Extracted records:
********************

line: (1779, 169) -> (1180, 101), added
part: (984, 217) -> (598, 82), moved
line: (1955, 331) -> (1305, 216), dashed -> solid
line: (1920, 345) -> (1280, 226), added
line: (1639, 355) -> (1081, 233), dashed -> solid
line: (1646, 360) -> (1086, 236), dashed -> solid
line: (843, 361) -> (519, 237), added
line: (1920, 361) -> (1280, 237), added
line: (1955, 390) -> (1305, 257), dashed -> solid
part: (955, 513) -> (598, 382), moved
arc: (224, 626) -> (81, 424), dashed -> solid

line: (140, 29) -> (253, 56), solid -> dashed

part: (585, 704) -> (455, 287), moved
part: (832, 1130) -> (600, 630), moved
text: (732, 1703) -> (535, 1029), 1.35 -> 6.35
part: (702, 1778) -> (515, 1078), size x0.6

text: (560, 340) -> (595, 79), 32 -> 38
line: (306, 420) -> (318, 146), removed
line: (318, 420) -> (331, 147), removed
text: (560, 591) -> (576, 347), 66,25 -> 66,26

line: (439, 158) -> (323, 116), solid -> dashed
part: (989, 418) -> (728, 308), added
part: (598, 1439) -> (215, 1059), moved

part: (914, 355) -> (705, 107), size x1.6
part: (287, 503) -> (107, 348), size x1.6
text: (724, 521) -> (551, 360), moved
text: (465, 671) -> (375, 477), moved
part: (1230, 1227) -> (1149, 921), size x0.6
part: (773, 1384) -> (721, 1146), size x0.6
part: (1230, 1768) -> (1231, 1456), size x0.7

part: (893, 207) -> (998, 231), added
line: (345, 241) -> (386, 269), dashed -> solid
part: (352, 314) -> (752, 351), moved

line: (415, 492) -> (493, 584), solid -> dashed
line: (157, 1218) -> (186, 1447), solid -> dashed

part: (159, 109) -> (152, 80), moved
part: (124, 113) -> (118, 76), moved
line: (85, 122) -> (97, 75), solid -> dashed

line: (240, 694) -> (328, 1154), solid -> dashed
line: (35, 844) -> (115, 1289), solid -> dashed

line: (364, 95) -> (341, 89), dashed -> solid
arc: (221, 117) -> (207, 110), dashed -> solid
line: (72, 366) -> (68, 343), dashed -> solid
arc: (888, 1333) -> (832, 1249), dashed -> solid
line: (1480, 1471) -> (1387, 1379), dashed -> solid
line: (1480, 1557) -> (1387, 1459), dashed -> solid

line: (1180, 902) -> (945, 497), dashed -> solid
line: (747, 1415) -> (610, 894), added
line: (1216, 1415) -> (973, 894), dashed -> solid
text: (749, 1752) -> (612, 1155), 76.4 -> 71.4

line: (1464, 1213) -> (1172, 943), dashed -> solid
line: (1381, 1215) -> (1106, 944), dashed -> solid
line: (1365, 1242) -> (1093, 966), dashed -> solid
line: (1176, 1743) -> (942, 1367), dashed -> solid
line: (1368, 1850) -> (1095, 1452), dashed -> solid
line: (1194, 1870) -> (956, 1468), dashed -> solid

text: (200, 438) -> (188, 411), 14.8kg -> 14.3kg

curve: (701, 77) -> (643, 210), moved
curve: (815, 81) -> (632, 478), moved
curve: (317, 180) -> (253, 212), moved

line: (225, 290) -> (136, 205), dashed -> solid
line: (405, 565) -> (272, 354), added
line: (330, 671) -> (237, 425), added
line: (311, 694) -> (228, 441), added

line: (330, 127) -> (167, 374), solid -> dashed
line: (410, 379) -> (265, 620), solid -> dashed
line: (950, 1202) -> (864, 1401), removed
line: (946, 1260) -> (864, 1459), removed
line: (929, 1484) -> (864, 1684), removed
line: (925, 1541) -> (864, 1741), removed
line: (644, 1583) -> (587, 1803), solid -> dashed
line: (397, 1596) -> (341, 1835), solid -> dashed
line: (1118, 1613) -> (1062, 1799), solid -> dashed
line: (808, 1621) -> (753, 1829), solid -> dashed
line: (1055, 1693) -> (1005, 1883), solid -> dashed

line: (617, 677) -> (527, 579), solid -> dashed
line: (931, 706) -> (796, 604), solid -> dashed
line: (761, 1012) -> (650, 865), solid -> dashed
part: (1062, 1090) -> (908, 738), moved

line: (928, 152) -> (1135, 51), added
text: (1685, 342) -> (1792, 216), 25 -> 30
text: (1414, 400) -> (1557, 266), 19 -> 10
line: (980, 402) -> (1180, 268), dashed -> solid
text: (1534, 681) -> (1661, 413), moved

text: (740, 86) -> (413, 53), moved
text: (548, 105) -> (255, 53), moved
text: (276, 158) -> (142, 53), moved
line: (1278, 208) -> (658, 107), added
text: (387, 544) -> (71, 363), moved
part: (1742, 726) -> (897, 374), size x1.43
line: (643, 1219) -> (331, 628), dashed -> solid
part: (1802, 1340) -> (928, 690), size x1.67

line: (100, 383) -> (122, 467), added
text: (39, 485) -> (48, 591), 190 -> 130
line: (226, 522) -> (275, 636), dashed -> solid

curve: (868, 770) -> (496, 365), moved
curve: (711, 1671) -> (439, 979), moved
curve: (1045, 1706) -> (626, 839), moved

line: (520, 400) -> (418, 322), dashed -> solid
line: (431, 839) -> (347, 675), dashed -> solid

********************

What this task involves:
Nothing should be dropped or changed, so repeat all of the entries exactly.

Output:
line: (1779, 169) -> (1180, 101), added
part: (984, 217) -> (598, 82), moved
line: (1955, 331) -> (1305, 216), dashed -> solid
line: (1920, 345) -> (1280, 226), added
line: (1639, 355) -> (1081, 233), dashed -> solid
line: (1646, 360) -> (1086, 236), dashed -> solid
line: (843, 361) -> (519, 237), added
line: (1920, 361) -> (1280, 237), added
line: (1955, 390) -> (1305, 257), dashed -> solid
part: (955, 513) -> (598, 382), moved
arc: (224, 626) -> (81, 424), dashed -> solid

line: (140, 29) -> (253, 56), solid -> dashed

part: (585, 704) -> (455, 287), moved
part: (832, 1130) -> (600, 630), moved
text: (732, 1703) -> (535, 1029), 1.35 -> 6.35
part: (702, 1778) -> (515, 1078), size x0.6

text: (560, 340) -> (595, 79), 32 -> 38
line: (306, 420) -> (318, 146), removed
line: (318, 420) -> (331, 147), removed
text: (560, 591) -> (576, 347), 66,25 -> 66,26

line: (439, 158) -> (323, 116), solid -> dashed
part: (989, 418) -> (728, 308), added
part: (598, 1439) -> (215, 1059), moved

part: (914, 355) -> (705, 107), size x1.6
part: (287, 503) -> (107, 348), size x1.6
text: (724, 521) -> (551, 360), moved
text: (465, 671) -> (375, 477), moved
part: (1230, 1227) -> (1149, 921), size x0.6
part: (773, 1384) -> (721, 1146), size x0.6
part: (1230, 1768) -> (1231, 1456), size x0.7

part: (893, 207) -> (998, 231), added
line: (345, 241) -> (386, 269), dashed -> solid
part: (352, 314) -> (752, 351), moved

line: (415, 492) -> (493, 584), solid -> dashed
line: (157, 1218) -> (186, 1447), solid -> dashed

part: (159, 109) -> (152, 80), moved
part: (124, 113) -> (118, 76), moved
line: (85, 122) -> (97, 75), solid -> dashed

line: (240, 694) -> (328, 1154), solid -> dashed
line: (35, 844) -> (115, 1289), solid -> dashed

line: (364, 95) -> (341, 89), dashed -> solid
arc: (221, 117) -> (207, 110), dashed -> solid
line: (72, 366) -> (68, 343), dashed -> solid
arc: (888, 1333) -> (832, 1249), dashed -> solid
line: (1480, 1471) -> (1387, 1379), dashed -> solid
line: (1480, 1557) -> (1387, 1459), dashed -> solid

line: (1180, 902) -> (945, 497), dashed -> solid
line: (747, 1415) -> (610, 894), added
line: (1216, 1415) -> (973, 894), dashed -> solid
text: (749, 1752) -> (612, 1155), 76.4 -> 71.4

line: (1464, 1213) -> (1172, 943), dashed -> solid
line: (1381, 1215) -> (1106, 944), dashed -> solid
line: (1365, 1242) -> (1093, 966), dashed -> solid
line: (1176, 1743) -> (942, 1367), dashed -> solid
line: (1368, 1850) -> (1095, 1452), dashed -> solid
line: (1194, 1870) -> (956, 1468), dashed -> solid

text: (200, 438) -> (188, 411), 14.8kg -> 14.3kg

curve: (701, 77) -> (643, 210), moved
curve: (815, 81) -> (632, 478), moved
curve: (317, 180) -> (253, 212), moved

line: (225, 290) -> (136, 205), dashed -> solid
line: (405, 565) -> (272, 354), added
line: (330, 671) -> (237, 425), added
line: (311, 694) -> (228, 441), added

line: (330, 127) -> (167, 374), solid -> dashed
line: (410, 379) -> (265, 620), solid -> dashed
line: (950, 1202) -> (864, 1401), removed
line: (946, 1260) -> (864, 1459), removed
line: (929, 1484) -> (864, 1684), removed
line: (925, 1541) -> (864, 1741), removed
line: (644, 1583) -> (587, 1803), solid -> dashed
line: (397, 1596) -> (341, 1835), solid -> dashed
line: (1118, 1613) -> (1062, 1799), solid -> dashed
line: (808, 1621) -> (753, 1829), solid -> dashed
line: (1055, 1693) -> (1005, 1883), solid -> dashed

line: (617, 677) -> (527, 579), solid -> dashed
line: (931, 706) -> (796, 604), solid -> dashed
line: (761, 1012) -> (650, 865), solid -> dashed
part: (1062, 1090) -> (908, 738), moved

line: (928, 152) -> (1135, 51), added
text: (1685, 342) -> (1792, 216), 25 -> 30
text: (1414, 400) -> (1557, 266), 19 -> 10
line: (980, 402) -> (1180, 268), dashed -> solid
text: (1534, 681) -> (1661, 413), moved

text: (740, 86) -> (413, 53), moved
text: (548, 105) -> (255, 53), moved
text: (276, 158) -> (142, 53), moved
line: (1278, 208) -> (658, 107), added
text: (387, 544) -> (71, 363), moved
part: (1742, 726) -> (897, 374), size x1.43
line: (643, 1219) -> (331, 628), dashed -> solid
part: (1802, 1340) -> (928, 690), size x1.67

line: (100, 383) -> (122, 467), added
text: (39, 485) -> (48, 591), 190 -> 130
line: (226, 522) -> (275, 636), dashed -> solid

curve: (868, 770) -> (496, 365), moved
curve: (711, 1671) -> (439, 979), moved
curve: (1045, 1706) -> (626, 839), moved

line: (520, 400) -> (418, 322), dashed -> solid
line: (431, 839) -> (347, 675), dashed -> solid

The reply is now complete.